Willie’s expression froze. If Ihaka hadn’t seen it, he wouldn’t have believed that someone so florid could go so pale so quickly. Willie scooped up the money and tried to stand up, but Ihaka put a clamp on his upper arm, a bone wrapped in loose skin, and forced him back down. “Hold your horses, pal. We’re not done yet.”
“I’ve got to go. I just remembered something.”
“Like what? You promised to call your stockbroker back?”
“Give us a break, Sarge.” Willie was whimpering, on the verge of tears. “I’m already in deep shit. Isn’t that enough for you? I don’t know fuck all.”
“So why the panic?”
“All I can tell you is it’s something you just don’t talk about, not if you know what’s good for you. It’s like a fucking taboo subject.”
“Who decided that? Who enforces it?”
“Honest to Christ, Sarge, I don’t know and I don’t want to know. A guy brings the subject up, right? Not that he knows anything the rest of us don’t, he’s just talking shit. Anyway, someone will give him this one” – Willie dragged his thumb across his throat – “and he’ll just clam up. The word came down. I don’t know who from, but it was loud and fucking clear.”
Ihaka handed over the rest of the notes. “Okay, Willie, here’s what you do. You find yourself a deep hole and stay down there.

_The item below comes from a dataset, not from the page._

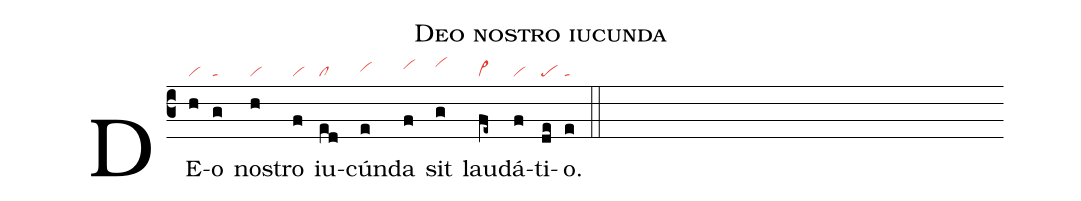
name: Deo nostro iucunda;
nabc-lines: 1;
%%
(c3)
DE(h|vi)o(g|ta) no(h|vi)stro(f|vi) iu(ed|cl)cún(e|vihh)da(f|vihi) sit(g|vihj) lau(fe~|vi>)dá(f|vi)ti(de|pe)o.(e|ta) (::)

And I promise you this, if anyone fucks you up, I’ll fuck them up like you wouldn’t believe.”
Blair Corvine rubbed his chin, puzzled. “You know what?” he said to Ihaka eventually. “There are only two people who haven’t moved on here, and the victim’s not one of them. There’s Sheree, which is kind of understandable. If anyone’s got the right to be all bitter and twisted – apart from me, of course – it’s her. And there’s you, Chief, and I don’t get that.”
“Two things, Blair,” said Ihaka. “If everyon
e else has moved on, why is it still such a big deal out west? This old prick I talked to last night bloody near shat himself when I dropped you into the conversation. He says every lowlife out there knows it’s a subject you avoid like the plague. Now why would that be?”

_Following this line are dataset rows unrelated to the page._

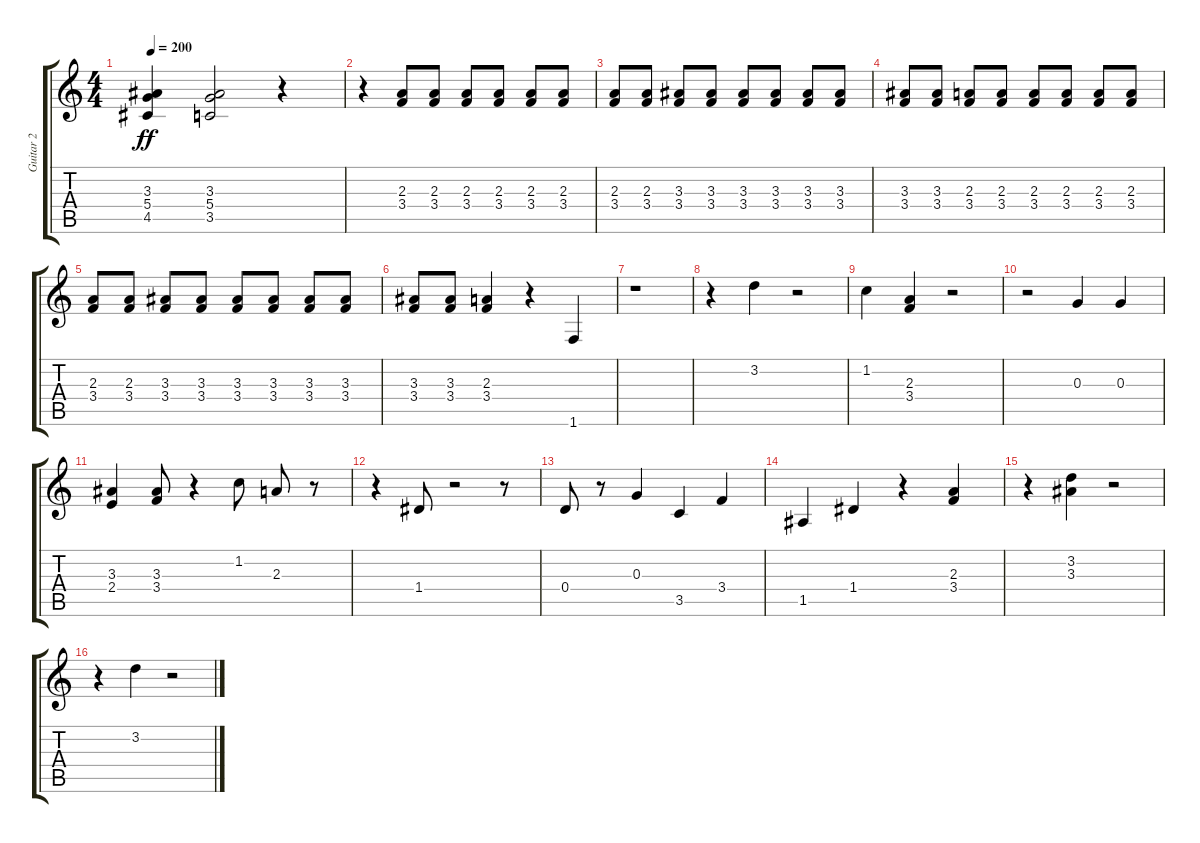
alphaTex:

\track ("Guitar 2" "Guitar 2") {instrument acousticguitarnylon}
\staff {score tabs}
\tuning (E4 B3 G3 D3 A2 E2) {hide}
\ts (4 4)
\tempo 200
\clef g2
\ks c
(3.3{t} 5.4{t} 4.5{t}).4{dy ff} (3.3 5.4 3.5).2 r.4 |
r.4 (2.3 3.4).8 (2.3 3.4).8 (2.3 3.4).8 (2.3 3.4).8 (2.3 3.4).8 (2.3 3.4).8 |
(2.3 3.4).8 (2.3 3.4).8 (3.3 3.4).8 (3.3 3.4).8 (3.3 3.4).8 (3.3 3.4).8 (3.3 3.4).8 (3.3 3.4).8 |
(3.3 3.4).8 (3.3 3.4).8 (2.3 3.4).8 (2.3 3.4).8 (2.3 3.4).8 (2.3 3.4).8 (2.3 3.4).8 (2.3 3.4).8 |
(2.3 3.4).8 (2.3 3.4).8 (3.3 3.4).8 (3.3 3.4).8 (3.3 3.4).8 (3.3 3.4).8 (3.3 3.4).8 (3.3 3.4).8 |
(3.3 3.4).8 (3.3 3.4).8 (2.3 3.4).4 r.4 1.6.4 |
r.1 |
r.4 3.2.4 r.2 |
1.2.4 (2.3 3.4).4 r.2 |
r.2 0.3.4 0.3.4 |
(3.3 2.4).4 (3.3 3.4).8 r.4 1.2.8 2.3.8 r.8 |
r.4 1.4.8 r.2 r.8 |
0.4.8 r.8 0.3.4 3.5.4 3.4.4 |
1.5.4 1.4.4 r.4 (2.3 3.4).4 |
r.4 (3.2 3.3).4 r.2 |
r.4 3.2.4 r.2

Corvine shrugged. “They probably haven’t forgotten what happened to Jerry Spragg.”
“Yeah, could be,” said Ihaka. “I heard that was random prison shit but, given the source, chances are that was a lie. The other reason I’m curious is that there’s a bloody big gap between your version and everybody else’s. You say you didn’t fuck up, you were on top of it; everyone else says the opposite. You fucked up, you got careless, you were off your face the whole time. Christ, I even heard you left your cellphone lying around, they checked call history and saw all these Blair-to-base calls.”
“Fucking what?” They were in a little café in Panmure. Corvine muttered an apology to the pensioners at the next table and leaned forward, lowering his voice. “What the fuck do they take me for?”

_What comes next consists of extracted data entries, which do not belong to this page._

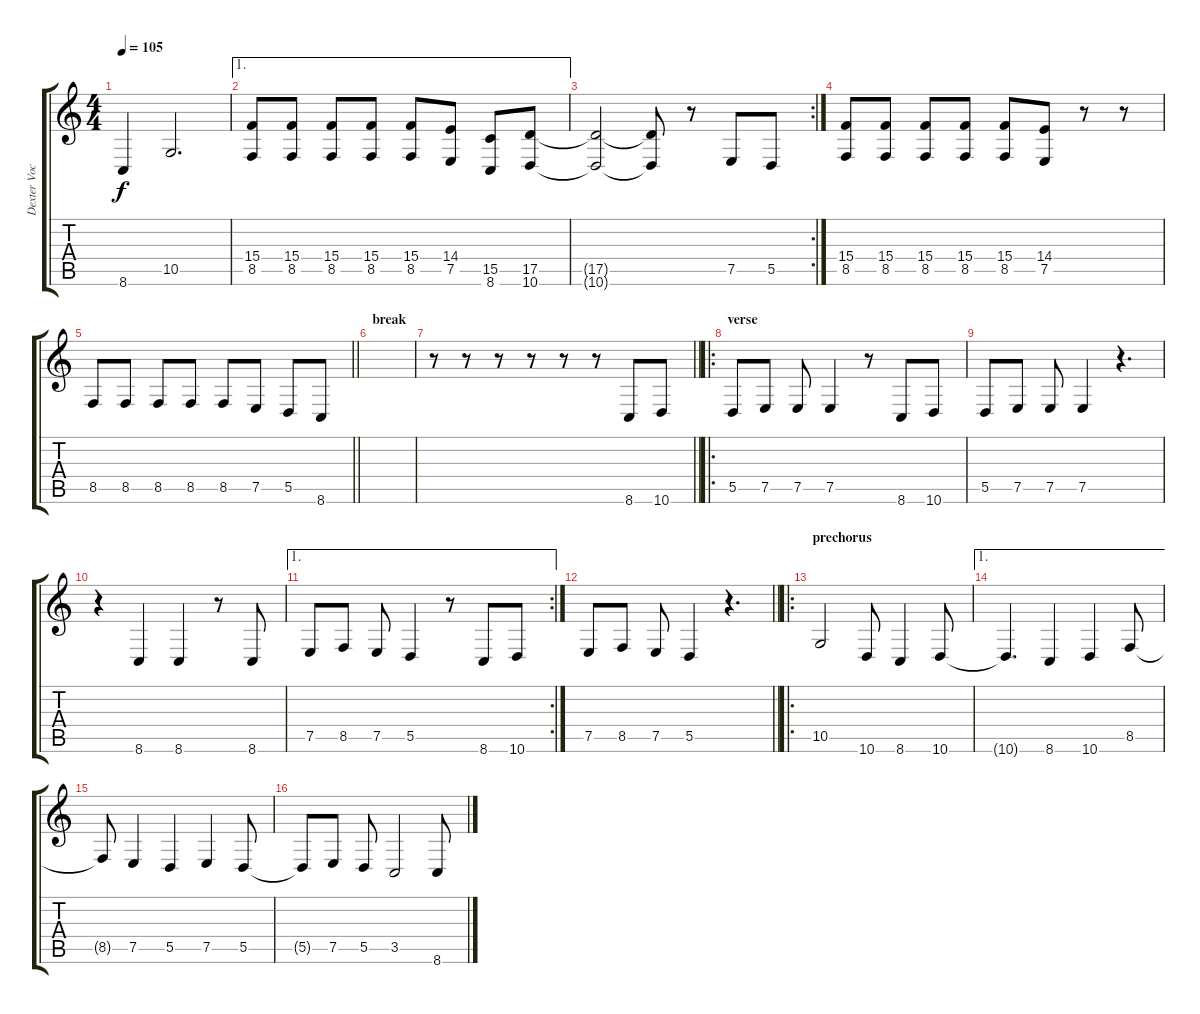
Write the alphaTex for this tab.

\track ("Dexter Vocal" "Dexter Voc") {instrument oboe}
\staff {score tabs}
\tuning (E4 B3 G3 D3 A2 E2) {hide}
\ts (4 4)
\tempo 105
\clef g2
\ks c
8.6.4{dy f} 10.5.2{d} |
\ae 1
(15.4 8.5).8 (15.4 8.5).8 (15.4 8.5).8 (15.4 8.5).8 (15.4 8.5).8 (14.4 7.5).8 (15.5 8.6).8 (17.5 10.6).8 |
\rc 2
(17.5{t} 10.6{t}).2 (17.5{t} 10.6{t}).8 r.8 7.5.8 5.5.8 |
(15.4 8.5).8 (15.4 8.5).8 (15.4 8.5).8 (15.4 8.5).8 (15.4 8.5).8 (14.4 7.5).8 r.8 r.8 |
\barLineRight lightlight
8.5.8 8.5.8 8.5.8 8.5.8 8.5.8 7.5.8 5.5.8 8.6.8 |
\section ("" "break")
|
\barLineRight lightlight
r.8 r.8 r.8 r.8 r.8 r.8 8.6.8 10.6.8 |
\ro
\section ("" "verse")
5.5.8 7.5.8 7.5.8 7.5.4 r.8 8.6.8 10.6.8 |
5.5.8 7.5.8 7.5.8 7.5.4 r.4{d} |
r.4 8.6.4 8.6.4 r.8 8.6.8 |
\ae 1
\rc 2
7.5.8 8.5.8 7.5.8 5.5.4 r.8 8.6.8 10.6.8 |
\barLineRight lightlight
7.5.8 8.5.8 7.5.8 5.5.4 r.4{d} |
\ro
\section ("" "prechorus")
10.5.2 10.6.8 8.6.4 10.6.8 |
\ae 1
10.6{t}.4{d} 8.6.4 10.6.4 8.5.8 |
8.5{t}.8 7.5.4 5.5.4 7.5.4 5.5.8 |
5.5{t}.8 7.5.8 5.5.8 3.5.2 8.6.8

“Well, now do you see where I’m coming from? If you’d said, ‘Look, fuck it, okay, I was burnt out, I was losing it, I could’ve stuffed up without even knowing,’ that would be one thing. And if everyone from McGrail down wasn’t so keen to blame the victim and move on, as you put it, that would be another. I would’ve thought fair enough, shit happens, and gone back to worrying about global warming.”
“You raised it with McGrail?”
Ihaka nodded.
“Did he tell you what I told him?”
“McGrail ran the party line,” said Ihaka. “Coming from him it sounded good, but that’s all it was.”
Corvine’s forehead was a grid of perplexity.